+++ DATA UNDER STUDY

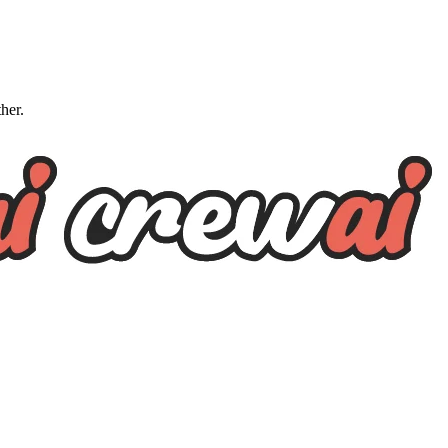
ther.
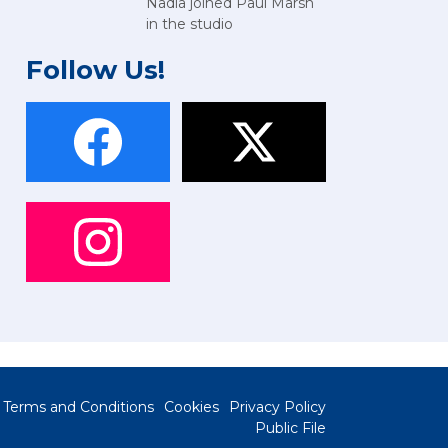
Nadia joined Paul Marsh
in the studio
Follow Us!
Terms and Conditions
Cookies
Privacy Policy
Public File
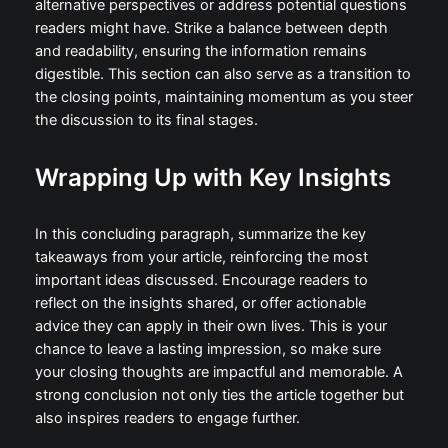
alternative perspectives or address potential questions
readers might have. Strike a balance between depth
and readability, ensuring the information remains
digestible. This section can also serve as a transition to
the closing points, maintaining momentum as you steer
the discussion to its final stages.
Wrapping Up with Key Insights
In this concluding paragraph, summarize the key
takeaways from your article, reinforcing the most
important ideas discussed. Encourage readers to
reflect on the insights shared, or offer actionable
advice they can apply in their own lives. This is your
chance to leave a lasting impression, so make sure
your closing thoughts are impactful and memorable. A
strong conclusion not only ties the article together but
also inspires readers to engage further.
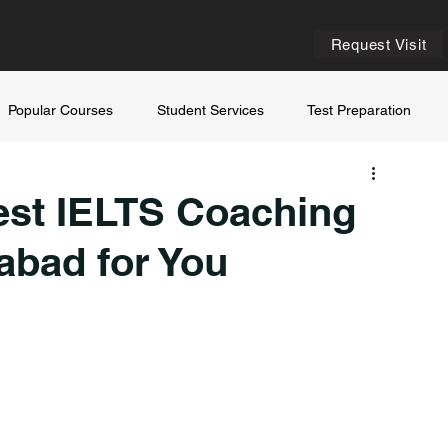
Request Visit
Popular Courses
Student Services
Test Preparation
est IELTS Coaching
abad for You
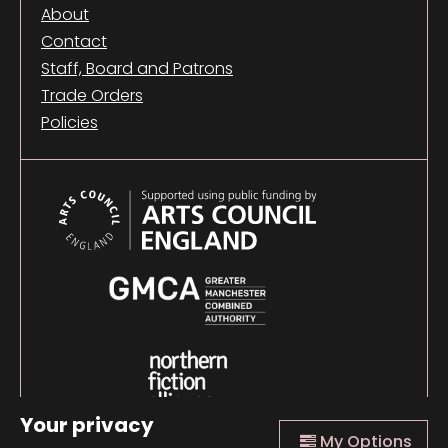
About
Contact
Staff, Board and Patrons
Trade Orders
Policies
Your privacy
My Options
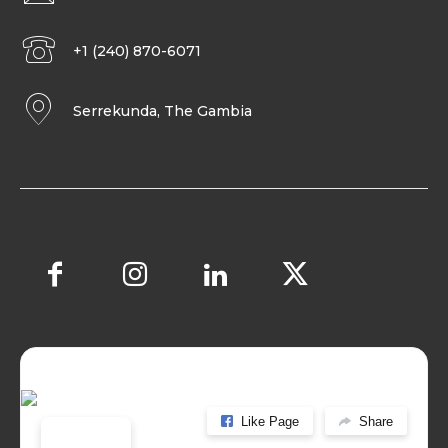
+1 (240) 870-6071
Serrekunda, The Gambia
Like Page
Share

++++++

◆ **WORK INSTRUCTION**
In the records, from the line with "alternative perspectives or" up to and including the last line, swap "readers" for "visitors" and leave everything else as it stands. Give only those lines, without the pictures.

◆ **RESPONSE BOX**
alternative perspectives or address potential questions
visitors might have. Strike a balance between depth
and readability, ensuring the information remains
digestible. This section can also serve as a transition to
the closing points, maintaining momentum as you steer
the discussion to its final stages.
Wrapping Up with Key Insights
In this concluding paragraph, summarize the key
takeaways from your article, reinforcing the most
important ideas discussed. Encourage visitors to
reflect on the insights shared, or offer actionable
advice they can apply in their own lives. This is your
chance to leave a lasting impression, so make sure
your closing thoughts are impactful and memorable. A
strong conclusion not only ties the article together but
also inspires visitors to engage further.
Request Visit
Popular Courses
Student Services
Test Preparation
est IELTS Coaching
abad for You
About
Contact
Staff, Board and Patrons
Trade Orders
Policies
Your privacy
My Options
+1 (240) 870-6071
Serrekunda, The Gambia
Like Page
Share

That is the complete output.